DESCRIPTION OF THE TASK:
Rewrite the rows below as a JSON list of strings, one per line, omitting blank lines. Begin at the first line of the rows and stop after the line that contains "le trafic sur".

[Transcribed page text]
╭──

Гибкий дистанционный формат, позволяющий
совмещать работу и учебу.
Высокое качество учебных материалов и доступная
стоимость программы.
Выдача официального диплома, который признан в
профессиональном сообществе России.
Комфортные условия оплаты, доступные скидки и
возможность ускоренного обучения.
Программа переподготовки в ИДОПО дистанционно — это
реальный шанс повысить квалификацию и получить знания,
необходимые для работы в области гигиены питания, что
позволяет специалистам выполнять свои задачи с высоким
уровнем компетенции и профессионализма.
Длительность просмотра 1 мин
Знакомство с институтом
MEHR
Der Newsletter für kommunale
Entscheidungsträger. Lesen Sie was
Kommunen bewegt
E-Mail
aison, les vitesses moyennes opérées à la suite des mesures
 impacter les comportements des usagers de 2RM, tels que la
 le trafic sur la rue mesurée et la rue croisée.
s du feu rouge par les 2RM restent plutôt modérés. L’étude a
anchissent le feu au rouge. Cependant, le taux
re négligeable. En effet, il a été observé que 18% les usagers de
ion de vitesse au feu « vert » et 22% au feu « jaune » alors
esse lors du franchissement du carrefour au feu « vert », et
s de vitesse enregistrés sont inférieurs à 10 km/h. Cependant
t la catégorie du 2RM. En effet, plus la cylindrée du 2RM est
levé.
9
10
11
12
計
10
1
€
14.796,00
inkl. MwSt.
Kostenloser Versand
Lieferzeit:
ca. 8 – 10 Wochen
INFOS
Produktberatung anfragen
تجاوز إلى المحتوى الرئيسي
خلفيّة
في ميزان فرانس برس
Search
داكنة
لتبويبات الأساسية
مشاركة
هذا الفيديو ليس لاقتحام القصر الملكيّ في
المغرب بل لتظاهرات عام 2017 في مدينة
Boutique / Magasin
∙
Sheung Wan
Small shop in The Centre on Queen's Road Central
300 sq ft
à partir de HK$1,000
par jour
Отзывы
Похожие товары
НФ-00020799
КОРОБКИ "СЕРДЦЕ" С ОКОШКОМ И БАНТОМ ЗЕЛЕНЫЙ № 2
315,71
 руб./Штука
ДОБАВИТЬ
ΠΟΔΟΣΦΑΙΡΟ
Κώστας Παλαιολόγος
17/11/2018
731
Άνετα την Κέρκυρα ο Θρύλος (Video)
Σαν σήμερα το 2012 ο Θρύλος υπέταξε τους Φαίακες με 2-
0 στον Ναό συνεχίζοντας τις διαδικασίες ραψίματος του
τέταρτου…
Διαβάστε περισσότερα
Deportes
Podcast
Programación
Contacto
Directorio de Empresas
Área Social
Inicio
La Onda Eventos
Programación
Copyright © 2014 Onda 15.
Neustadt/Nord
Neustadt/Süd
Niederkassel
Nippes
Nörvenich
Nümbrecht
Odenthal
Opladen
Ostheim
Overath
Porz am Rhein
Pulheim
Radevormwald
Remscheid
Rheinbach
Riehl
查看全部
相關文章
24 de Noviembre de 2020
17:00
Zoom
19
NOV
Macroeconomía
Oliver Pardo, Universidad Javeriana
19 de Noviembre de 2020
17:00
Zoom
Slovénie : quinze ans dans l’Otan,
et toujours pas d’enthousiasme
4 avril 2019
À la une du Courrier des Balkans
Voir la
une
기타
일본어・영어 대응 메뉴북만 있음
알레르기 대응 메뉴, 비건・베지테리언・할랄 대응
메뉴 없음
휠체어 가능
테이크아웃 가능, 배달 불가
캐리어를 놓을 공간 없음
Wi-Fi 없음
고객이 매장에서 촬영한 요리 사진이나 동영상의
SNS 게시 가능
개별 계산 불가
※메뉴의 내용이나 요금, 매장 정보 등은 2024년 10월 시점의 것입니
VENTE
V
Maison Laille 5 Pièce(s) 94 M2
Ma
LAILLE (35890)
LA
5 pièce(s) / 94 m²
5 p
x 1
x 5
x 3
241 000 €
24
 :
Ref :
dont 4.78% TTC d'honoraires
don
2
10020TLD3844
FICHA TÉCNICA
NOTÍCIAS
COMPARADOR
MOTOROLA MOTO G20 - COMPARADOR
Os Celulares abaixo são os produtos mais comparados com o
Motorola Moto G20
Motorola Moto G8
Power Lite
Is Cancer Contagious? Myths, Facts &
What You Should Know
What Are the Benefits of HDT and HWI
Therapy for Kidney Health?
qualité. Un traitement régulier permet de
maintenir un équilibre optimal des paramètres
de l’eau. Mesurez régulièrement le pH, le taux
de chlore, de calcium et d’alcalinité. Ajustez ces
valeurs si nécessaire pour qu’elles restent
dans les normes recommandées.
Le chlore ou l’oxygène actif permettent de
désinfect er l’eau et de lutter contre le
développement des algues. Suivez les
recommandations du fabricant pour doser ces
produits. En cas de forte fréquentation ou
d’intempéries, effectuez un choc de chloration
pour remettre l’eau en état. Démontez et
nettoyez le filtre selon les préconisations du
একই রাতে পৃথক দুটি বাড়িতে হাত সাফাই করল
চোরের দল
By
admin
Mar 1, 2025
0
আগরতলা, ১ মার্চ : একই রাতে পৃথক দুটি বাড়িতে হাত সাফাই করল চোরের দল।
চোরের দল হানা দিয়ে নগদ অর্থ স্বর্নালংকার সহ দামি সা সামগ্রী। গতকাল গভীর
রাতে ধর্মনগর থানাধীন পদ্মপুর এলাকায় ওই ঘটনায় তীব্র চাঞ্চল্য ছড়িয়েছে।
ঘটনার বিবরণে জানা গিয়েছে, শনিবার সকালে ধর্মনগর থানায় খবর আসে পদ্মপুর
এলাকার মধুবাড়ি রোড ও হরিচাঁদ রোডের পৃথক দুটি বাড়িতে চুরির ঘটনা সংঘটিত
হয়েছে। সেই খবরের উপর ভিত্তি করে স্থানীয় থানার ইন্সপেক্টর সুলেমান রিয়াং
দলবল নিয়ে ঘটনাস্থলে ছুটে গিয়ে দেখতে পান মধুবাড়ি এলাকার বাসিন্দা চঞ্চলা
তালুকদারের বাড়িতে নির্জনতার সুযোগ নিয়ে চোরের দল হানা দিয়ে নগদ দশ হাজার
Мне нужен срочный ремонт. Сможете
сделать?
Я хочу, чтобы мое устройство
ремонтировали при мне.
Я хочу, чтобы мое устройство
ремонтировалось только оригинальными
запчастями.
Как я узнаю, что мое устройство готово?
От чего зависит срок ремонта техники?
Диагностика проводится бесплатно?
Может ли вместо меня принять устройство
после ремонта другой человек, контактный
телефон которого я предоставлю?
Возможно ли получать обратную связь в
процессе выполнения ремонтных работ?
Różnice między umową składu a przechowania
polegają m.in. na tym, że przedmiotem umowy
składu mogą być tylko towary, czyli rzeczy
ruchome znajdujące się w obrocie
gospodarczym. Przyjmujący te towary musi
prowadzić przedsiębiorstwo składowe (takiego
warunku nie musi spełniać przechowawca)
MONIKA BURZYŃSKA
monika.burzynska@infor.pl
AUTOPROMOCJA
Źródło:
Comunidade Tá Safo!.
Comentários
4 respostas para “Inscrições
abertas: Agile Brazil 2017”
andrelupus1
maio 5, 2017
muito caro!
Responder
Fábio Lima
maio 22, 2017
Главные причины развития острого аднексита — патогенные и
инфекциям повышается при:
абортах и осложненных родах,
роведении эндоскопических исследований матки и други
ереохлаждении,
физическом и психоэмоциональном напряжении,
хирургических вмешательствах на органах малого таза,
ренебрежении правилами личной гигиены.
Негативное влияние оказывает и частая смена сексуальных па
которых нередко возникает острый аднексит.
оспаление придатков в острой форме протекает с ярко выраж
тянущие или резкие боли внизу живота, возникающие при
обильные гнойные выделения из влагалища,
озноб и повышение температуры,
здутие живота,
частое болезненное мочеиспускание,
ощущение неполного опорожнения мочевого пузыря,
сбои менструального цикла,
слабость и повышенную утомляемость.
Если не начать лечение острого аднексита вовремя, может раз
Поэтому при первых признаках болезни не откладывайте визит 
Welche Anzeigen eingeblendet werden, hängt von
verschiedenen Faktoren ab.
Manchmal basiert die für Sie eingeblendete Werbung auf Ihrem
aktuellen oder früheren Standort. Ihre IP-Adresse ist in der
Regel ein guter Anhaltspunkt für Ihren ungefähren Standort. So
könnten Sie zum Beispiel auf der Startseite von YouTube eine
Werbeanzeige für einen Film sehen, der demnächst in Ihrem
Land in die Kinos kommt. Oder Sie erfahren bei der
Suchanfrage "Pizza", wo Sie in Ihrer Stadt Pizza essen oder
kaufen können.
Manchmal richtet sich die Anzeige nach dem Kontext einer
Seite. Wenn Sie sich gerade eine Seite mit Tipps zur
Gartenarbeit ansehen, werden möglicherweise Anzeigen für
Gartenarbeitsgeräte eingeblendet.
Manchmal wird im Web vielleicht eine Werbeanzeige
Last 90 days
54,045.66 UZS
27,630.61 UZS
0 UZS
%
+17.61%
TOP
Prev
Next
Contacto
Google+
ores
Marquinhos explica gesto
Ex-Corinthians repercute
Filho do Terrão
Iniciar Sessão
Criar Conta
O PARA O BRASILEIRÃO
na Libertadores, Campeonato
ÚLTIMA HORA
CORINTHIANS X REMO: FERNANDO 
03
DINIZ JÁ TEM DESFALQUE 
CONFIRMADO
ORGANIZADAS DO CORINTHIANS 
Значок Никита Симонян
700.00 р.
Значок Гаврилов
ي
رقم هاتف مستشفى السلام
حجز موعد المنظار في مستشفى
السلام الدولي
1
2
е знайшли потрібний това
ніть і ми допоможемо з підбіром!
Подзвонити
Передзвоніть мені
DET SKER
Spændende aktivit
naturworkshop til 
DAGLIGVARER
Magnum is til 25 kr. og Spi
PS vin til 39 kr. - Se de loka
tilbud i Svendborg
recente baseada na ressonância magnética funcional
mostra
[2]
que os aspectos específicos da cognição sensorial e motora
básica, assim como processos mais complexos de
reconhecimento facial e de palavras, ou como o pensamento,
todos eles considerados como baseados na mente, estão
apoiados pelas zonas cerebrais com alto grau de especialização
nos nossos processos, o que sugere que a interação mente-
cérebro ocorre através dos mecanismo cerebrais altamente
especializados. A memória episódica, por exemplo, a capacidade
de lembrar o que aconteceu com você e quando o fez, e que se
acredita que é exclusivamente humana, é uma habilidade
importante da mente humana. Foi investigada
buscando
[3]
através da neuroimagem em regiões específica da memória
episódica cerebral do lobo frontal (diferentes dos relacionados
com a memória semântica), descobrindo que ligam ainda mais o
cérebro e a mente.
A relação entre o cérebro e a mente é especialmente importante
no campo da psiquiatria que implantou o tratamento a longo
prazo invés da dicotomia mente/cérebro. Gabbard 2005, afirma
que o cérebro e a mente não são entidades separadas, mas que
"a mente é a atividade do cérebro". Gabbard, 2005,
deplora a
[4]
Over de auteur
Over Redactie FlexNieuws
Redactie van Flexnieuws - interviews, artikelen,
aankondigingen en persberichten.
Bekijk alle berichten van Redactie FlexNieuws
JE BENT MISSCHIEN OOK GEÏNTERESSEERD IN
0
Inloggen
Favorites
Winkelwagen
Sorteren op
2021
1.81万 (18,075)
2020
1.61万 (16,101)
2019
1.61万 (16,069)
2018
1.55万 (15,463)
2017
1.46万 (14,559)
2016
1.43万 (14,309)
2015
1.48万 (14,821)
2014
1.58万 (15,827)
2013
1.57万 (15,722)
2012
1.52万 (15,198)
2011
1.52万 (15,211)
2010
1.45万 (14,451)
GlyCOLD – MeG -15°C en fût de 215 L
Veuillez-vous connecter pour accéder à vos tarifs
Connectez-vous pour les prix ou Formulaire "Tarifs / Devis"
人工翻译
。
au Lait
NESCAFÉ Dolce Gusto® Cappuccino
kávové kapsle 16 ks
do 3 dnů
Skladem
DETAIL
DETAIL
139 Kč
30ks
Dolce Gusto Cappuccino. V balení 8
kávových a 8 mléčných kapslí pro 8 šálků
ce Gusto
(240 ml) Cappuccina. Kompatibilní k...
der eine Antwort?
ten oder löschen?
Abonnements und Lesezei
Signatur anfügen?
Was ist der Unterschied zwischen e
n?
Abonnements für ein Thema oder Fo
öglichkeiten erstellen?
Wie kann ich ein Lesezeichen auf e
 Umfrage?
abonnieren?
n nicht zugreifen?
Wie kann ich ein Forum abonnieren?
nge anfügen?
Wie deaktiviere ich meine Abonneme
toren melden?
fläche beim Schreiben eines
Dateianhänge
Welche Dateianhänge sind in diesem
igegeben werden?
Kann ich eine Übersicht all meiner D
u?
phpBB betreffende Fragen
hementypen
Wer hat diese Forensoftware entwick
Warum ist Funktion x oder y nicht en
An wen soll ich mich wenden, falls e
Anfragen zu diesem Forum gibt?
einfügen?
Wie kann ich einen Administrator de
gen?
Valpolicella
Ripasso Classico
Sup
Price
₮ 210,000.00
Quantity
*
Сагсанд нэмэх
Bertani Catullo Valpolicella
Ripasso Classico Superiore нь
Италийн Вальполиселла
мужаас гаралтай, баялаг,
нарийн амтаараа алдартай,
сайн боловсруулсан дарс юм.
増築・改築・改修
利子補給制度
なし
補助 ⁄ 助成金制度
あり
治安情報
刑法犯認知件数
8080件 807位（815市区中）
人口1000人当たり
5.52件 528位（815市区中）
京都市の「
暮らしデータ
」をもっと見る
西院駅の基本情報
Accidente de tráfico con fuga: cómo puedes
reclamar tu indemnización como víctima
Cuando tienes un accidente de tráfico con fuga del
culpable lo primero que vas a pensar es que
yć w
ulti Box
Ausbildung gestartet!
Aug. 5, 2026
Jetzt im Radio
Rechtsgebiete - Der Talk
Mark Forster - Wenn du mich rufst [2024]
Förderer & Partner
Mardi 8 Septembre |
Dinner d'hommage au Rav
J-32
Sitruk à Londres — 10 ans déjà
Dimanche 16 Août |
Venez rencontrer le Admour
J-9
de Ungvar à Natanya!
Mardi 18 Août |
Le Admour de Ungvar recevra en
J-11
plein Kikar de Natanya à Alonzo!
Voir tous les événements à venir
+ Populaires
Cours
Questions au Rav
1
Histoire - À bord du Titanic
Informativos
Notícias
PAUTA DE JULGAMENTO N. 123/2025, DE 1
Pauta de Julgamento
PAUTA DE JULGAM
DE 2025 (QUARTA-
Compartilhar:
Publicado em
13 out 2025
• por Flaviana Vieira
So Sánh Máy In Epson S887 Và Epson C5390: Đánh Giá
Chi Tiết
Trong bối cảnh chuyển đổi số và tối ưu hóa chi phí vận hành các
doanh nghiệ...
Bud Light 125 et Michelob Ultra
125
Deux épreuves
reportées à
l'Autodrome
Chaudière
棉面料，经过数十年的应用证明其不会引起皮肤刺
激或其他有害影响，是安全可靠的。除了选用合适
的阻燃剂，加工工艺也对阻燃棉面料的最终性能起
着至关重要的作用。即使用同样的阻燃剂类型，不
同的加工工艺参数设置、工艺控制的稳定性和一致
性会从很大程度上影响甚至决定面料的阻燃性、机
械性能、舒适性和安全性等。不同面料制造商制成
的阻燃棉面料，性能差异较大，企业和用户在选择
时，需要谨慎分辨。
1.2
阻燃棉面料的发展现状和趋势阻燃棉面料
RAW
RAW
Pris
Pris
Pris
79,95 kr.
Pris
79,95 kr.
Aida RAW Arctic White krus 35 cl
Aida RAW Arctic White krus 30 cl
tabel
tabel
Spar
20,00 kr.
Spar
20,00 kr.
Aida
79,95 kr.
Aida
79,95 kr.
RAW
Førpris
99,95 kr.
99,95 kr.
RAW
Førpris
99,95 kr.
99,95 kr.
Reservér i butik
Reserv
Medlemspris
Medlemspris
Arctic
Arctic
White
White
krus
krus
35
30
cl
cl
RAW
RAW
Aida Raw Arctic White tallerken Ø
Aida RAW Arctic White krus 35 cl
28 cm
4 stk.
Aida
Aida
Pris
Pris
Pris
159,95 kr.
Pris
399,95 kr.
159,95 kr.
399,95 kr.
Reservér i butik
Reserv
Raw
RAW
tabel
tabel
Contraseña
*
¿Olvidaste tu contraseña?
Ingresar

╰──

RESULT FOR THIS EXERCISE:
[
  "Гибкий дистанционный формат, позволяющий",
  "совмещать работу и учебу.",
  "Высокое качество учебных материалов и доступная",
  "стоимость программы.",
  "Выдача официального диплома, который признан в",
  "профессиональном сообществе России.",
  "Комфортные условия оплаты, доступные скидки и",
  "возможность ускоренного обучения.",
  "Программа переподготовки в ИДОПО дистанционно — это",
  "реальный шанс повысить квалификацию и получить знания,",
  "необходимые для работы в области гигиены питания, что",
  "позволяет специалистам выполнять свои задачи с высоким",
  "уровнем компетенции и профессионализма.",
  "Длительность просмотра 1 мин",
  "Знакомство с институтом",
  "MEHR",
  "Der Newsletter für kommunale",
  "Entscheidungsträger. Lesen Sie was",
  "Kommunen bewegt",
  "E-Mail",
  "aison, les vitesses moyennes opérées à la suite des mesures",
  " impacter les comportements des usagers de 2RM, tels que la",
  " le trafic sur la rue mesurée et la rue croisée."
]